色々なことが突然に怒ってまだ混乱しているのか、デュースは手を引かれるままに、傍に居た彼と言葉を交わす暇もなく。
二人は私の横を通り過ぎ、魔法陣に消えた。
気の抜けたような雰囲気を残すサロンで、呆然と立つ、おそらくデュースの頭でも撫でようとしていたのであろう彼に、近づく。

「ナギ、だったか」
「へ? ああ……」

バツの悪そうな微妙な笑み。
それはそうだ。よくわかっていないのは誰もが同じ。私だって、全て理解しているわけではない。

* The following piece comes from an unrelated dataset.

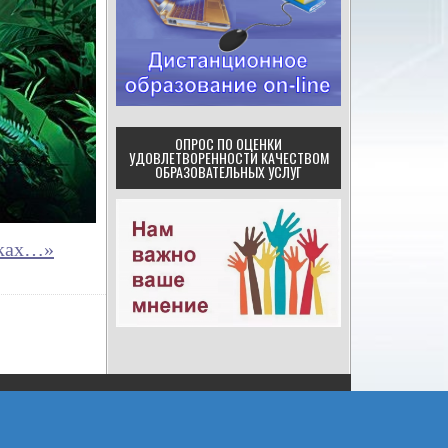
ОПРОС ПО ОЦЕНКИ
УДОВЛЕТВОРЕННОСТИ КАЧЕСТВОМ
ОБРАЗОВАТЕЛЬНЫХ УСЛУГ
жках…»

「悪かった。虫の居所が思ったほど良くなかったらしい」
「それって」

零した言葉に、彼は眉を寄せる。
魔法陣に視線を移して、告げる。

「あいつの前で、デュースに触れるな」

警告。
誰のことを言っているのかわからないほど愚かではあるまい。
さきほどの視線を真っ向から受けてしまった、張本人だ。

「いや、特にあいつの前では、だな」

妙なところで感がいい。
もしかしたら、ということもある。
無理に危険に踏み入る馬鹿でもあるまい。
その危険の最奥は、言うまでもなく。

「お前も、まだ皆の記憶に残っていたいだろう?」

視線を彼に戻しながら言えば、息をのんだのがわかった。
引きつる口元を自覚しているのだろうか。

「ははっ、そんな大げさな……」

努めて軽く言おうとする彼に、溜息と共に返す。

「ない、とは言い切れないのが辛いところだな」

踵を返す。
振り向き際、一言残す。

「わかるだろう?」

言葉を濁した彼に背を向けて、また魔法陣をくぐった。















妙に疲れてしまった気がしながら、廊下を進む。
そういえばあの二人はどこに行ったのかと思いながら教室の扉に手をかけて。

「だめだよぉ」

扉の奥から微かな声。
動きを止める。

「わたし以外に触らせちゃ、だぁめ」

思い描いていたひとりの声。

「シンクさ」

もうひとりの呼び声が不自然に切れたのを聞いて、また踵を返した。
何度目かの溜息を押し殺す。レリックの近くまで移動して、壁に背を預けた。
廊下を見張ることにしよう。
少しばかり、教室は立ち入り禁止だ。